### ПРЕДОСТАВЛЕННЫЙ ТЕКСТ
=====
Утром 9 марта вместе с мачехой и Анатолием он посетил могилу отца на Смоленском кладбище. В Петербурге Петр Ильич остановился на квартире Анатолия, которую тот делил с Владимиром Жедринским (в это время у них жил и Жедринский-отец). Следующим утром он снова посетил мачеху и, не пробыв у нее и часу, отправился с визитом к Алине Конради (матери Коли), в это время разводившейся с мужем. Как его самого, так и Модеста очень тяготила эта ситуация, и особенно то, как преподнести предстоящий развод Коле. Из разговора с ней выяснилось, что было уязвлено только женское самолюбие, но совсем не материнское чувство. Она жаловалась на равнодушие, сухость и грубость отца Коли, решительно добивавшегося развода (Алина жила со своим любовником Владимиром Брюлловым, сыном архитектора и управляющим делами Русского музея). Позже, встретившись с ее мужем, Петр Ильич пришел к убеждению, что, несмотря на семейную катастрофу, за мальчика можно не волноваться, потому что Модест был ему «и отцом и матерью». («M-me Конради никогда не была для сына любящей и нежной матерью, и в этом отношении Коля ничего не теряет, — писал Петр Ильич фон Мекк еще из Рима. — Но он любит мать как олицетворение всего прекрасного, он питает к ней какое-то робкое обожание, и страшно подумать, как эта история может поразить его».) Во всей этой истории занятые собой родители меньше всего думали о ребенке, в то время как в Чайковском мысли о нем неизменно пробуждали самые сентиментальные чувства. В тот же день он писал Модесту: «Это удивительно, до чего я люблю его. Господи, что бы я дал, чтобы отсюда увидеть его ласковый взгляд и поцелуй на воздух, издаваемый губами боком, — знаешь его улыбку, когда он говорит: “Мылы Петя!”». Официально Алина и Герман Конради разошлись в конце мая, и Коля остался с отцом. Хотя Модест и готовил его к разводу родителей, известие это подавило ребенка — он был совершенно убит горем. Если бы он рос нормальным мальчиком, он воспринял бы это легче, но при его изолированности от общего мира ему было очень трудно примириться с мыслью, что мать по доброй воле решила бросить семью. Вскоре после развода Алина вышла замуж за Брюллова.
Все последующие дни были насыщены встречами. Друзья и родственники приглашали композитора в гости, скучать и тосковать было некогда. По его словам, чувствовал он себя, как всегда в Петербурге, усталым, неспособным ничего понять и ничем насладиться: голова пуста, правда, на здоровье не жаловался, по крайней мере, ему не досаждали бессонница и другие недомогания, обычно сопровождавшие приступы тревоги и депрессии. Его усилия немного поработать успеха не имели: с утра и до ночи носился по разным делам, связанным с постановкой «Орлеанской девы». Кроме того, пока он оставался в столице, его произведения исполнялись в трех разных концертах. Программа одного из них целиком состояла из его сочинений — «Ромео и Джульетты», Первой сюиты, арии Ленского и сцены письма из «Евгения Онегина».
=====
### ЗАДАНИЕ
На каком кладбище, согласно тексту о Чайковском, находилась могила отца, которую Петр Ильич посетил утром 9 марта? Строки для работы не понадобятся.

(Записи из источника данных)
=====
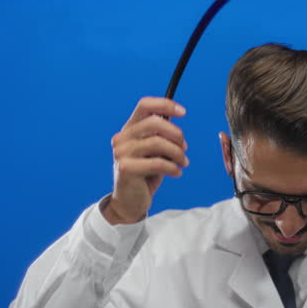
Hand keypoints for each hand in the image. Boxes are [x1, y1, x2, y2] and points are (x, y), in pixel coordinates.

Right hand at [105, 97, 189, 224]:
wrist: (130, 202)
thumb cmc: (145, 175)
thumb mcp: (155, 152)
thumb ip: (161, 136)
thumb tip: (175, 121)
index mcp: (129, 129)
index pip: (144, 105)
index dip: (165, 105)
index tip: (183, 112)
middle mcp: (122, 138)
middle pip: (155, 122)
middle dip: (176, 134)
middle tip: (185, 148)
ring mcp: (122, 153)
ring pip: (158, 142)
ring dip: (177, 153)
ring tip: (183, 163)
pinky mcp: (126, 168)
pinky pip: (158, 162)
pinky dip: (173, 168)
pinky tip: (177, 173)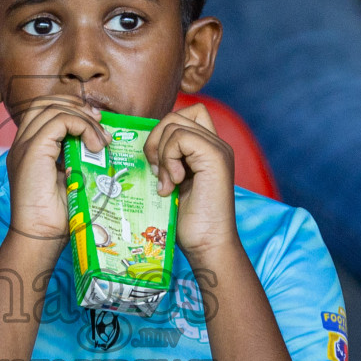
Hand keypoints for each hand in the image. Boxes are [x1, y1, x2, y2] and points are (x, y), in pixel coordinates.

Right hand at [6, 95, 105, 247]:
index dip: (71, 110)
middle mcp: (21, 144)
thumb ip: (75, 159)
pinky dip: (82, 126)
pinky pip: (60, 121)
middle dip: (76, 106)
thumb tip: (96, 145)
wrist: (40, 237)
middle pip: (46, 102)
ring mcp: (24, 146)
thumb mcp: (69, 180)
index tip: (95, 124)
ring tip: (101, 140)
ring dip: (84, 119)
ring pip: (53, 108)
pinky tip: (95, 146)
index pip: (44, 112)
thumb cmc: (56, 217)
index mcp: (28, 150)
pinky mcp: (33, 151)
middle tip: (100, 122)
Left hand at [143, 104, 236, 258]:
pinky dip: (168, 159)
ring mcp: (218, 148)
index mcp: (207, 149)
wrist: (207, 244)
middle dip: (156, 140)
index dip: (162, 131)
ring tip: (166, 183)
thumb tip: (142, 144)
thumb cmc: (188, 222)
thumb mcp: (171, 183)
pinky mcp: (215, 156)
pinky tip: (173, 184)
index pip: (183, 115)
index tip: (156, 163)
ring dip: (161, 154)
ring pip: (174, 124)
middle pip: (176, 115)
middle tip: (156, 172)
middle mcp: (216, 144)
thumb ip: (165, 160)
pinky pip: (179, 138)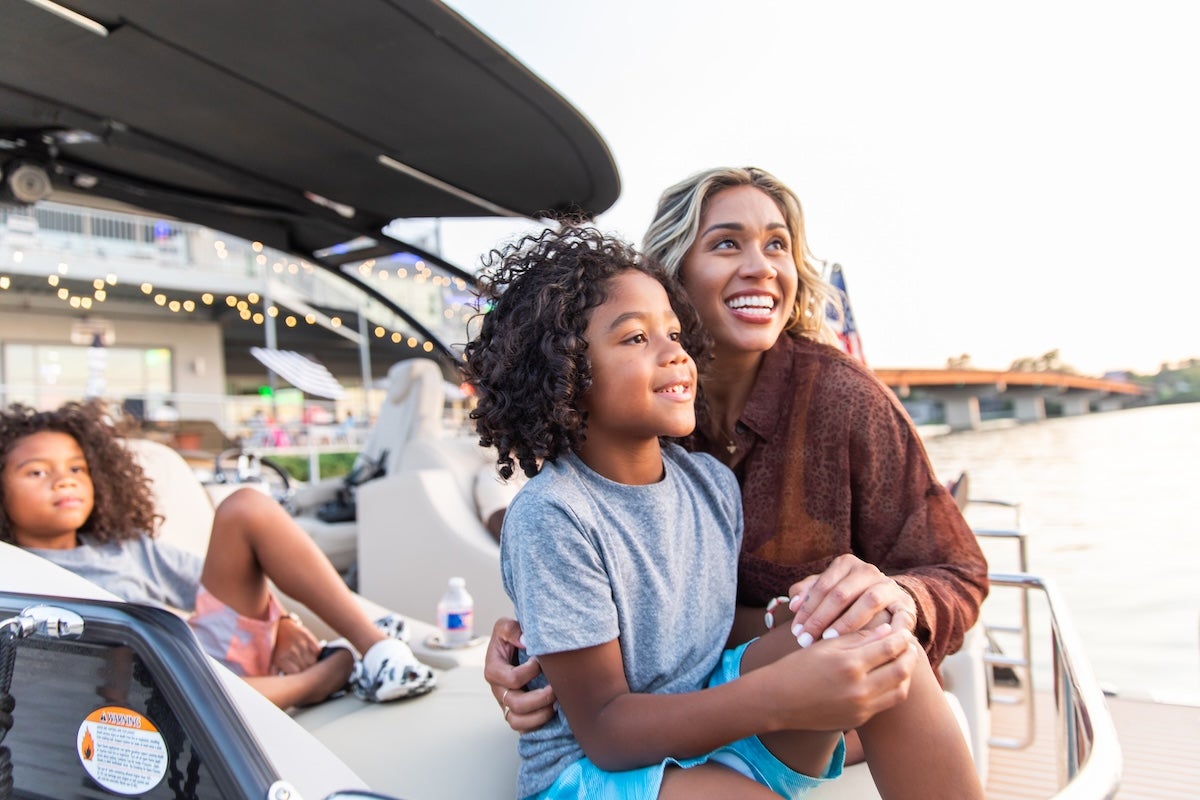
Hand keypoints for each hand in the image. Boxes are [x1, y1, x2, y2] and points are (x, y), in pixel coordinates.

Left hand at [271, 614, 321, 674]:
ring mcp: (301, 643)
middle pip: (306, 668)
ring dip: (312, 663)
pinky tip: (311, 653)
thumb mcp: (272, 659)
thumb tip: (279, 683)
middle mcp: (292, 651)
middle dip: (306, 671)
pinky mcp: (308, 636)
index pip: (297, 674)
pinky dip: (316, 654)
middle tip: (305, 670)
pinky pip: (318, 650)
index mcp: (282, 658)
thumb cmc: (276, 644)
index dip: (300, 677)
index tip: (300, 676)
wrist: (279, 625)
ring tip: (308, 662)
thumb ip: (275, 672)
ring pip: (313, 660)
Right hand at [484, 617, 555, 732]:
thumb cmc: (513, 637)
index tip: (541, 661)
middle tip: (555, 688)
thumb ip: (512, 630)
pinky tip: (552, 713)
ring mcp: (507, 704)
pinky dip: (538, 725)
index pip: (512, 679)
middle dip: (539, 698)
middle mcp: (498, 690)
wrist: (520, 647)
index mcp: (494, 669)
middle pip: (515, 704)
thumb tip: (525, 641)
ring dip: (540, 715)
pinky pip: (523, 729)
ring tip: (555, 704)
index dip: (530, 672)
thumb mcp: (507, 626)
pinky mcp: (517, 714)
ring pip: (517, 722)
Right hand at [770, 623, 919, 731]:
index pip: (890, 647)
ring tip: (903, 660)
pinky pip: (886, 703)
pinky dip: (893, 688)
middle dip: (910, 654)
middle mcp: (859, 689)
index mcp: (850, 664)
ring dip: (906, 673)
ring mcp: (861, 707)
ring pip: (900, 689)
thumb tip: (888, 631)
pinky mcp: (859, 719)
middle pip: (901, 669)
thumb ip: (858, 638)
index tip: (904, 629)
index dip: (902, 636)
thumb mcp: (826, 646)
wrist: (778, 700)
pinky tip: (889, 676)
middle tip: (910, 644)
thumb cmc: (798, 667)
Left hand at [787, 554, 917, 646]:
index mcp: (847, 564)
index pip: (822, 586)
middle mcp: (869, 571)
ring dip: (847, 622)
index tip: (795, 631)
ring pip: (868, 600)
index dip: (807, 609)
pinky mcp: (906, 604)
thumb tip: (793, 605)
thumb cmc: (846, 600)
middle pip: (841, 593)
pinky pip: (899, 616)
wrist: (885, 602)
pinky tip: (872, 645)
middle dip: (821, 618)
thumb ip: (807, 593)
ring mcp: (889, 586)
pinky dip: (887, 630)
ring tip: (829, 639)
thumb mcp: (825, 591)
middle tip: (806, 639)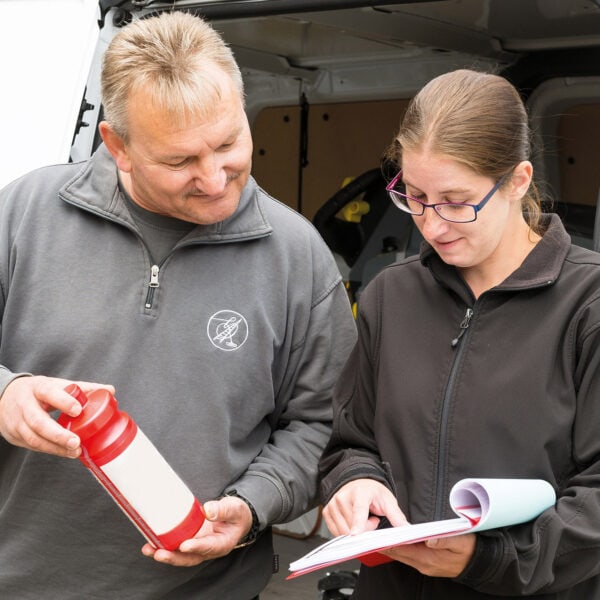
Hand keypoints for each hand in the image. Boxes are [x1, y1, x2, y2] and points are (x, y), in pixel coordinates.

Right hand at [0, 375, 114, 457]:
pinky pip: (32, 446)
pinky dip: (50, 450)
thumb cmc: (37, 391)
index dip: (63, 401)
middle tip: (76, 442)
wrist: (4, 397)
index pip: (49, 393)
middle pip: (38, 422)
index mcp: (37, 388)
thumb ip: (83, 388)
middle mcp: (24, 405)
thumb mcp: (56, 385)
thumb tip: (110, 390)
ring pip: (33, 438)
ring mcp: (16, 422)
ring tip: (75, 451)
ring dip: (55, 447)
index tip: (78, 410)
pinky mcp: (14, 436)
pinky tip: (65, 452)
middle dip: (58, 434)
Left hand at [142, 495, 253, 566]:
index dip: (196, 547)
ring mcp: (198, 546)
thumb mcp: (234, 509)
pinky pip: (176, 546)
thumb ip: (223, 509)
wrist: (236, 518)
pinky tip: (151, 542)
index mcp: (222, 543)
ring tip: (148, 549)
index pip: (208, 547)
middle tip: (158, 553)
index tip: (184, 545)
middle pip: (189, 558)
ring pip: (180, 555)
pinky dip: (164, 545)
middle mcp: (208, 549)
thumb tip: (208, 510)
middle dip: (173, 557)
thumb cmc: (236, 514)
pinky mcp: (190, 540)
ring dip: (164, 553)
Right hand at [322, 478, 407, 535]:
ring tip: (363, 519)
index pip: (359, 511)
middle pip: (353, 527)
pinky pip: (336, 531)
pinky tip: (353, 521)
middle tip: (372, 519)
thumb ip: (396, 516)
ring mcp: (333, 504)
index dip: (358, 524)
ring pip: (344, 531)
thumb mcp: (388, 501)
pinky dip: (346, 531)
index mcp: (360, 492)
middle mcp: (343, 496)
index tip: (355, 535)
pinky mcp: (327, 511)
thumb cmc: (373, 493)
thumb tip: (406, 529)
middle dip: (365, 530)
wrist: (359, 484)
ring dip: (355, 531)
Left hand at [381, 533, 476, 577]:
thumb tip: (429, 539)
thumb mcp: (460, 541)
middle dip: (385, 545)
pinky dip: (401, 550)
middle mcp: (424, 565)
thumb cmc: (469, 550)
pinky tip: (396, 542)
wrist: (479, 564)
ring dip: (392, 547)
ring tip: (379, 536)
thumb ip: (443, 539)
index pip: (402, 550)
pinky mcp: (428, 565)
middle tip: (371, 535)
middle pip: (399, 554)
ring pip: (403, 556)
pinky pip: (409, 557)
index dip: (388, 543)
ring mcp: (425, 566)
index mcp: (429, 558)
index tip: (376, 537)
=====
### ОТВЕТ К ЗАДАНИЮ
На Смоленском кладбище.